В первый же вечер на прошлой неделе, когда я почувствовал, что выздоровел и что мне охота снова взяться за работу, я вдруг обнаружил, что для этого не то что не достает вдохновения, а просто силенок не хватит писать о Симоре. Слишком он вырос, пока я отсутствовал. Я сам себе не верил. Этот прирученный великан, с которым я вполне справлялся до болезни, вдруг, за каких-нибудь два с лишним месяца, снова стал самым близким мне существом, тем единственным в моей жизни человеком, которого никогда нельзя было втиснуть в печатную страничку — во всяком случае на моей машинке, — настолько он был неизмеримо велик. Проще говоря, я очень перепугался, и этот испуг не проходил суток пять. Впрочем, не стоит сгущать краски. Оказалось, что тут для меня неожиданно открылась очень утешительная подоплека. Лучше сразу сказать вам, что, после того что я сделал нынче вечером, я почувствовал: завтра вернусь к работе и она станет смелей, уверенней, но, может быть, еще и противоречивее, чем прежде. Часа два назад я просто еще раз перечитал старое письмо ко мне, вернее — целое послание, оставленное однажды утром после завтрака на моей тарелке. В тысяча девятьсот сороковом году и, если уж быть совсем точным, — под половинкой недоеденного грейпфрута. Через две-три минуты я испытаю невыразимое (нет, «удовольствие» не то слово), невыразимое Нечто, переписывая дословно этот длинный меморандум. (О Живительная Желтуха! Не было еще для меня такой болезни — или такого горя, такой неудачи, которая в конце концов не расцветала бы, как цветок или чудесное послание. Надо только уметь ждать.) Как-то одиннадцатилетний Симор сказал по радио, что его любимое слово в Библии — «Бодрствуй». Но, прежде чем для ясности перейти к главной теме, мне надлежит обговорить кое-какие мелочи. Может быть, другой такой случай и не представится.

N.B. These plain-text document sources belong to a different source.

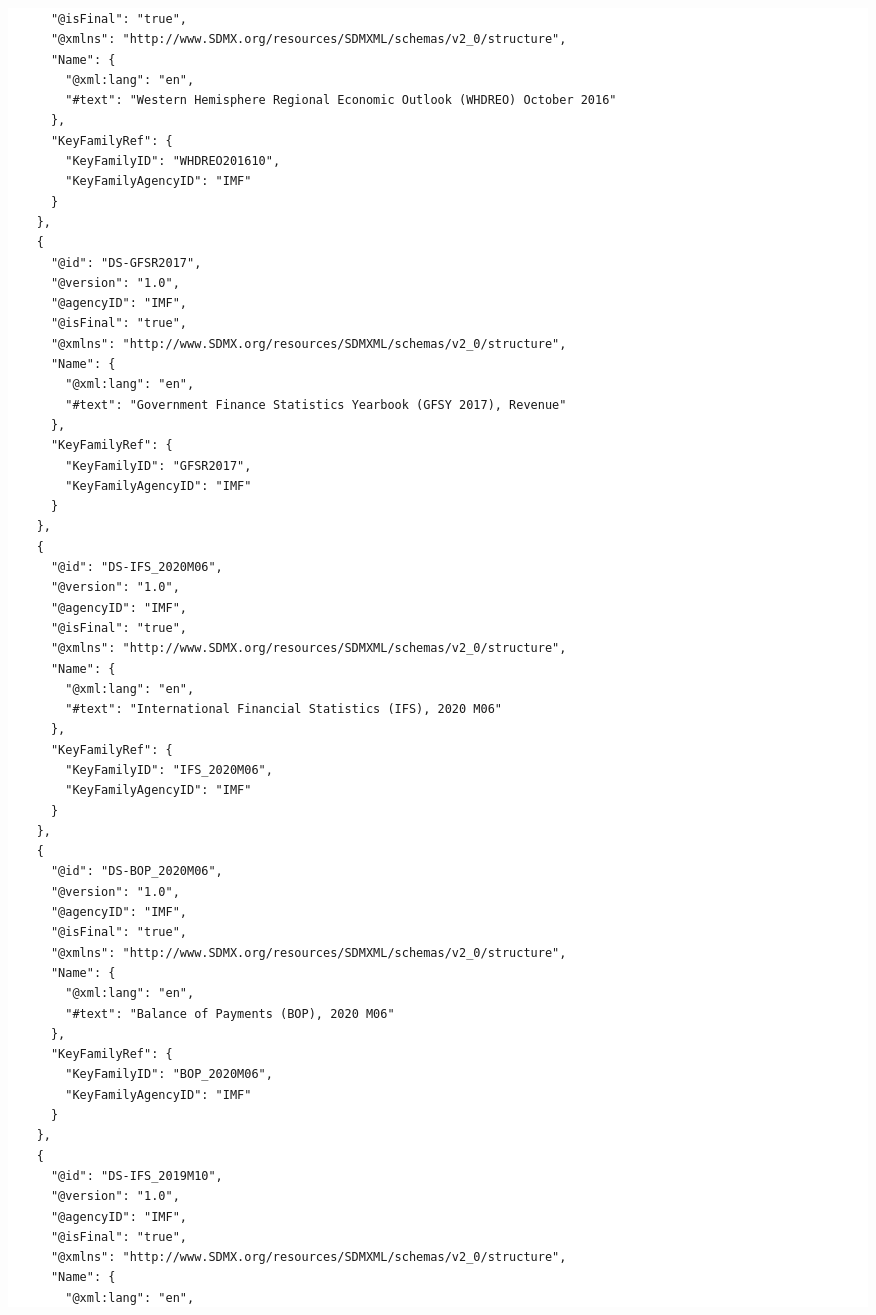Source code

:           "@isFinal": "true",
          "@xmlns": "http://www.SDMX.org/resources/SDMXML/schemas/v2_0/structure",
          "Name": {
            "@xml:lang": "en",
            "#text": "Western Hemisphere Regional Economic Outlook (WHDREO) October 2016"
          },
          "KeyFamilyRef": {
            "KeyFamilyID": "WHDREO201610",
            "KeyFamilyAgencyID": "IMF"
          }
        },
        {
          "@id": "DS-GFSR2017",
          "@version": "1.0",
          "@agencyID": "IMF",
          "@isFinal": "true",
          "@xmlns": "http://www.SDMX.org/resources/SDMXML/schemas/v2_0/structure",
          "Name": {
            "@xml:lang": "en",
            "#text": "Government Finance Statistics Yearbook (GFSY 2017), Revenue"
          },
          "KeyFamilyRef": {
            "KeyFamilyID": "GFSR2017",
            "KeyFamilyAgencyID": "IMF"
          }
        },
        {
          "@id": "DS-IFS_2020M06",
          "@version": "1.0",
          "@agencyID": "IMF",
          "@isFinal": "true",
          "@xmlns": "http://www.SDMX.org/resources/SDMXML/schemas/v2_0/structure",
          "Name": {
            "@xml:lang": "en",
            "#text": "International Financial Statistics (IFS), 2020 M06"
          },
          "KeyFamilyRef": {
            "KeyFamilyID": "IFS_2020M06",
            "KeyFamilyAgencyID": "IMF"
          }
        },
        {
          "@id": "DS-BOP_2020M06",
          "@version": "1.0",
          "@agencyID": "IMF",
          "@isFinal": "true",
          "@xmlns": "http://www.SDMX.org/resources/SDMXML/schemas/v2_0/structure",
          "Name": {
            "@xml:lang": "en",
            "#text": "Balance of Payments (BOP), 2020 M06"
          },
          "KeyFamilyRef": {
            "KeyFamilyID": "BOP_2020M06",
            "KeyFamilyAgencyID": "IMF"
          }
        },
        {
          "@id": "DS-IFS_2019M10",
          "@version": "1.0",
          "@agencyID": "IMF",
          "@isFinal": "true",
          "@xmlns": "http://www.SDMX.org/resources/SDMXML/schemas/v2_0/structure",
          "Name": {
            "@xml:lang": "en",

Кажется, я ни разу не упоминал — и это серьезное упущение, — что я имел обыкновение, вернее потребность, зачастую — надо или не надо — проверять на Симоре мои рассказики. То есть читать их ему вслух. Что я и делал molto agitato29, после чего непременно объявлялось что-то вроде Передышки для всех без исключения. Я хочу этим сказать, что Симор никогда ничего не говорил, не высказывался сразу, после того как я умолкал. Вместо комментариев он минут пять-десять смотрел в потолок — обычно он слушал мое чтение, лежа на полу, — потом вставал, осторожно разминал затекшую ногу и выходил из комнаты. Позже — обычно через несколько часов, но случалось, и через несколько дней — он набрасывал две-три фразы на листке бумаги или на картонке, какие вкладывают в воротники рубах, и оставлял эти записки на моей кровати или около моей салфетки на обеденном столе или же (очень редко) посылал по почте. Вот образцы его критических замечаний. Откровенно говоря, они сейчас нужны мне для разминки. Может быть, и не стоит в этом сознаваться, а впрочем — зачем скрывать?
Жутко, но очень точно. Голова Медузы, честь по чести.
Не знаю, как объяснить. Женщина показана прекрасно, но в образе художника явно угадывается твой любимец, тот, что писал портрет Анны Карениной в Италии. Сделано здорово, лучше не надо. Но разве у нас самих нет таких же мизантропов-художников?